### Records for the exercise
◆ ◆ ◆ ◆
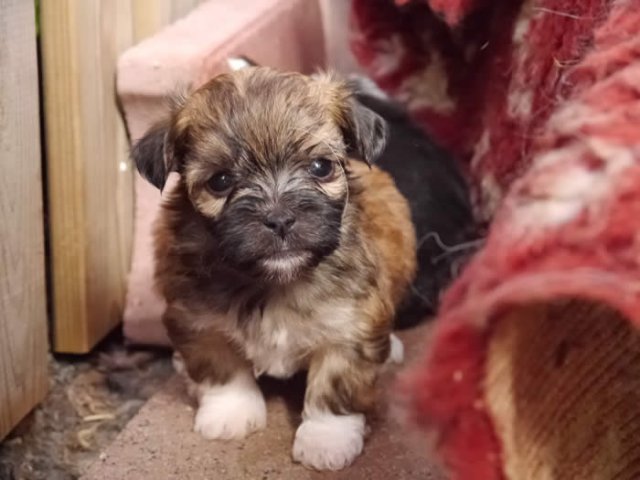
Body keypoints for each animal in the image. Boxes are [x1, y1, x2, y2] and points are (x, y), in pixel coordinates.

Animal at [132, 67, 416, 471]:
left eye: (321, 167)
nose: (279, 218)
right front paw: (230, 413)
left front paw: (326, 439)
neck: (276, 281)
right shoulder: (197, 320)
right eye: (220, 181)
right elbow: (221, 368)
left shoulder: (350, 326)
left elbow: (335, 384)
◆ ◆ ◆ ◆
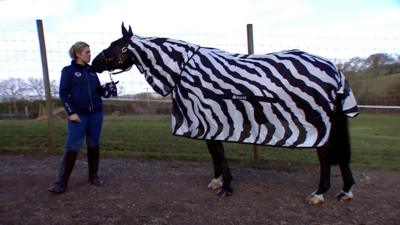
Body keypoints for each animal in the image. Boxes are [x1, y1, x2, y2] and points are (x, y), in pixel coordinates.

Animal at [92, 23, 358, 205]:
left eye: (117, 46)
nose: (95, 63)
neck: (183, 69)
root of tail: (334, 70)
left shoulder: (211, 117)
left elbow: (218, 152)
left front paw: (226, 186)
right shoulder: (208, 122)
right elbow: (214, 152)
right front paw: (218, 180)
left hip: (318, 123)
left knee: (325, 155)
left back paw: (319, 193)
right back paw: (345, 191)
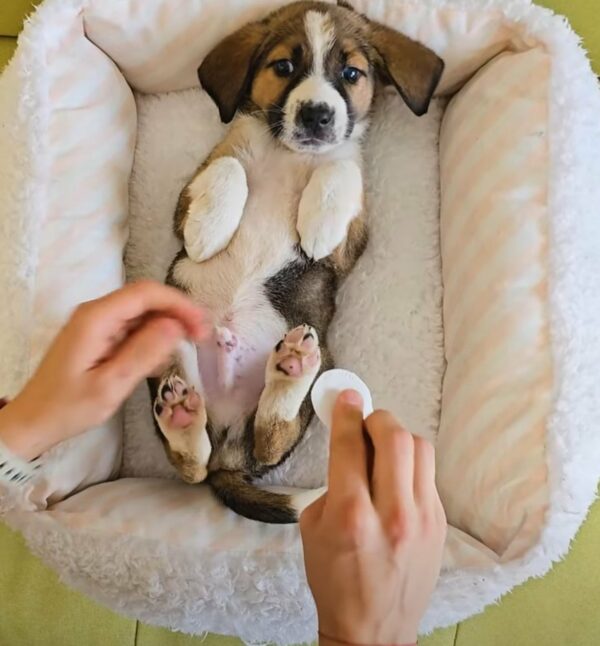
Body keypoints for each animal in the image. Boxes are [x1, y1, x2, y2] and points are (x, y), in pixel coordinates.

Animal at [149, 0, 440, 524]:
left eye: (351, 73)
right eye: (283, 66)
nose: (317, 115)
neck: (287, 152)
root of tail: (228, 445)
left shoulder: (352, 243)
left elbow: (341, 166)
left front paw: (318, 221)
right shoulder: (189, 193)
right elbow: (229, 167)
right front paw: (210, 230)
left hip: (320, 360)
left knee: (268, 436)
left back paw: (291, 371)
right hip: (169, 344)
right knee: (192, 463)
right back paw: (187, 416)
◆ ◆ ◆ ◆
### Work to complete
Among the entries above, copy exactly the stretch from the line holding "left hip: (318, 123)" through the line holding "right back paw: (187, 416)", leaving out any pictures.

### Answer below
left hip: (318, 123)
left knee: (325, 155)
left back paw: (319, 193)
right back paw: (345, 191)
Body keypoints for each animal in the image. Boxes are [x1, y1, x2, y2] and points are (x, y), in pixel coordinates.

Animal at [149, 0, 440, 524]:
left eye: (351, 73)
right eye: (283, 66)
nose: (317, 115)
neck: (287, 152)
root of tail: (228, 445)
left shoulder: (352, 243)
left elbow: (341, 166)
left front paw: (318, 221)
right shoulder: (189, 193)
right elbow: (229, 167)
right front paw: (210, 230)
left hip: (320, 360)
left knee: (268, 436)
left back paw: (291, 371)
right hip: (169, 344)
right knee: (192, 463)
right back paw: (187, 416)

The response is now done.